Citrus-cured trout in progress


  • 1 side of trout (weighing 500-600g), skinned and pin-boned
  • 250g sea salt
  • 250g caster sugar
  • 2 lemons, zest only
  • 1 lime, zest only 


  1. Mix together the salt, sugar and citrus zest
  2. Spread half of the cure onto a large tray
  3. Place the trout on top, and cover with the rest of the cure
  4. Cover the tray with clingfilm, and refrigerate for 12 hours
  5. If the fish feels firm to the touch, wipe off excess cure and rinse the fish under cold water – if still soft, leave to cure for another few hours
  6. Dry the fish on a clean kitchen towel, and slice thinly to serve

Beetroot-cured brill

This is a wet-cure recipe, where a liquid is simply added to a dry salt cure. Beetroot juice adds a wonderful bright pink colour to the fish. We recommend serving this alongside a beetroot, apple and fennel salad.

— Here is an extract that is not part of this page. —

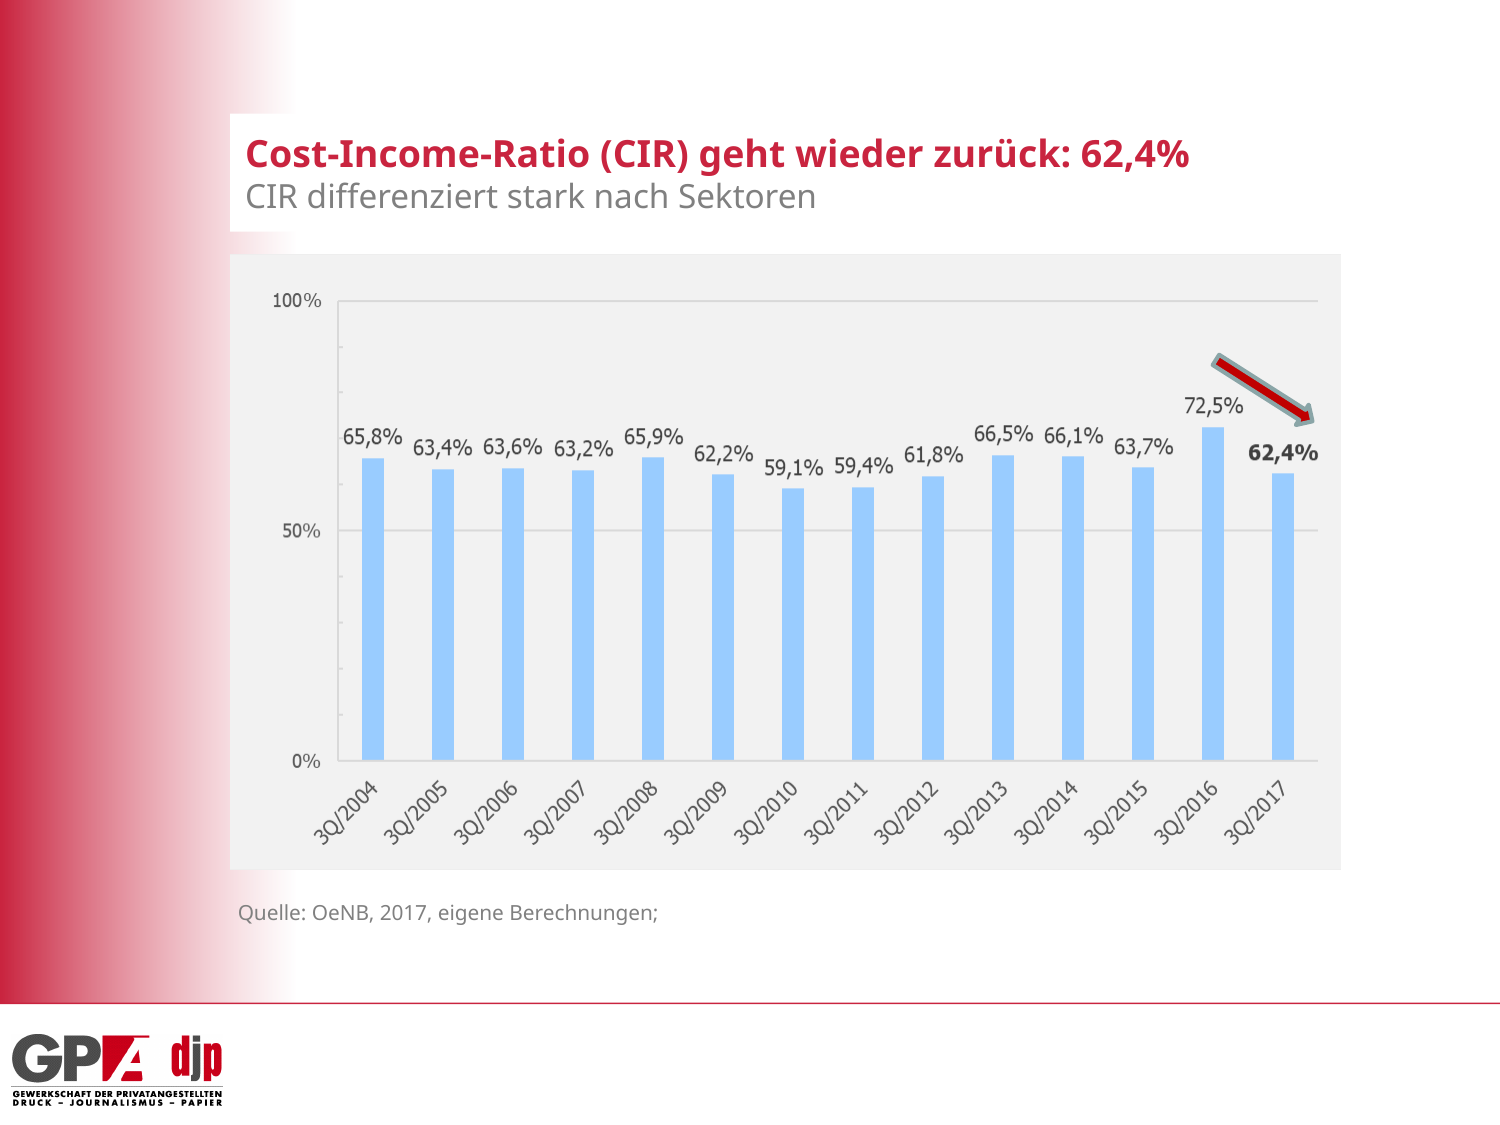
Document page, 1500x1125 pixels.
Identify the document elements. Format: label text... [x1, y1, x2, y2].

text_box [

Brill before being filleted


  • 2 fillets of brill (weighing 500-600g each), skin on
  • 2 tbsp sea salt
  • 2 tbsp caster sugar
  • 2 tsp toasted coriander seeds, crushed
  • 2 tsp mixed peppercorns, crushed
  • 2 tsp dill, finely chopped
  • 3 tbsp beetroot


  1. Mix together the salt, sugar, seeds and dill
  2. Spread one third of the cure onto a tray
  3. Lay one piece of fish skin-side down on the salt mixture, and sprinkle with another third of the salt cure and half of the vodka
  4. Lay the other fillet of fish skin-side up on top, and sprinkle with the remaining third of the cure and half of the vodka
  5. Cover with clingfilm and chill for 24 hours
  6. Unwrap and turn the fish over, spooning over the now liquid brine
  7. Re-cover with clingfilm, and chill for another 24 hours
  8. Repeat this process once or twice (3-4 days total curing)
  9. Rinse the fish under cold water, dry well and rewrap in clingfilm
  10. The cured fish will keep for up to 5 days in the fridge, or 6 months in the freezer

Soft herb brine for fish

The most labour-intensive of all the salt cures is the brine, which requires cooking both prior to and post-curing. This brine pairs wonderfully with seafood, as it is full of light and fresh flavours that won’t overpower the delicate fish. The brine also helps to season the fish, which prevents it from falling apart during cooking.


Cooked fish with herbs

  • 1L water
  • 100g salt
  • 1 lemon, zest only
  • 1 lime, zest only
  • 1 tsp coriander seeds, lightly toasted
  • 5g wakame or kombu
  • 1 handful of soft herbs, stalk attached – a mix of dill, chervil, coriander and parsley work well


  1. Place the water, seaweed, salt and coriander seeds in a saucepan, and bring to the boil
  2. Once all of the salt has dissolved, remove from the heat and add in the citrus zest and herbs
  3. Leave to cool completely before using
  4. To use, submerge the fish in the brine for 15-30 minutes (depending on the size), then rinse with cold water and pat dry before cooking.